Millions impacted by data breaches at Blue Shield of California, mammography service and more

The sensitive healthcare information of millions in the U.S. has been leaked through data breaches that multiple insurance companies, clinics, hospitals and more reported recently.

The largest involves Blue Shield of California, which informed the U.S. Department of Health and Human Services (HHS) of an incident impacting 4.7 million people. 

In breach notification letters and in a notice on its website, the insurer said that from April 2021 to January 2024, it used Google Analytics to internally track website usage of members who entered certain Blue Shield sites.

In February, the company realized that Google Analytics “was configured in a way that allowed certain member data to be shared with Google’s advertising product, Google Ads, that likely included protected health information.” 

“Google may have used this data to conduct focused ad campaigns back to those individual members. We want to reassure our members that no bad actor was involved, and, to our knowledge, Google has not used the information for any purpose other than these ads or shared the protected information with anyone,” the company said. 

The information shared with Google includes insurance plan name; group number; zip code; gender; family information; online account numbers; medical claim service dates; names; “Find a Doctor” search criteria and results; and more.

Blue Shield of California said it ended the connection between Google Analytics and Google Ads on its websites in January 2024. 

Google did not respond to requests for comment about whether the data that was collected has been deleted or where it currently is. 

Tech and healthcare companies’ use of patient data for advertising has been a persistent issue for more than five years. 

The Federal Trade Commission (FTC) and HHS previously sent a joint letter to about 130 hospital systems and telehealth providers warning of security risks posed by tracking technologies such as the Meta/Facebook Pixel and Google Analytics.
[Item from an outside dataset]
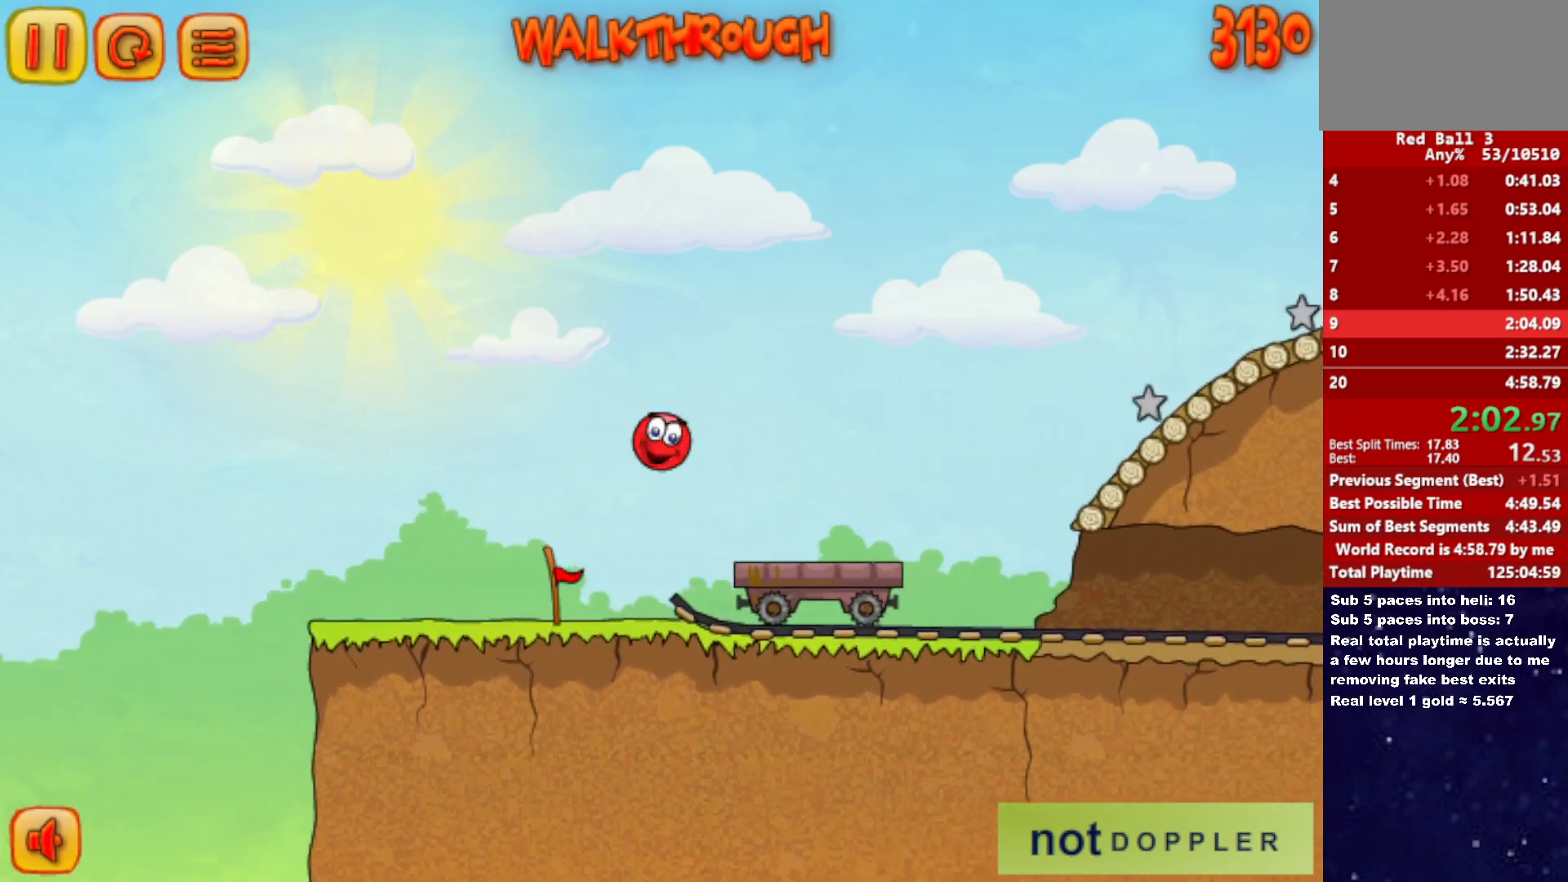
{"keys": ["right", "up"], "events": [[433, "up", "down"]]}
The agencies cautioned that such technologies, typically embedded in websites and mobile apps, collect users’ identifiable information in ways that are hard for consumers to avoid. The agency also said users are often unaware that their health data is disclosed to third parties as a result of the tracking.

Companies like Kaiser, BetterHelp, GoodRx, Premom and Flurry have faced massive penalties for either harvesting sensitive healthcare data or sharing it with third-party vendors like Google.

But last year, the federal government backed off new regulations it had issued to limit hospitals’ deployment of web-tracking tools after a federal court ruled that the Biden administration’s efforts to restrict the use of online trackers by hospitals and other health providers were illegal.

Other incidents emerge in April

Other healthcare organizations have flooded state regulators with notices of data leaks exposing hundreds of thousands of individuals’ information. 

Since the beginning of April, at least 17 healthcare organizations have reported breaches to regulators in Maine — with several surpassing more than 100,000 victims. 

Just in the last week, Onsite Mammography, Kelly & Associates Insurance Group, Behavioral Health Resources, Hamilton Health Care System, Central Texas Pediatric Orthopedics and Medical Express Ambulance Service have all reported data breaches resulting from cyberattacks. 

Several of these breaches have been claimed by ransomware gangs who plan to leak the stolen data or already have. 

The attack on Onsite Mammography, announced on Monday, impacted 357,265 people and included names, Social Security numbers, medical records and other health information.

The sensitivity of the leaked data has already prompted potential class action lawsuits.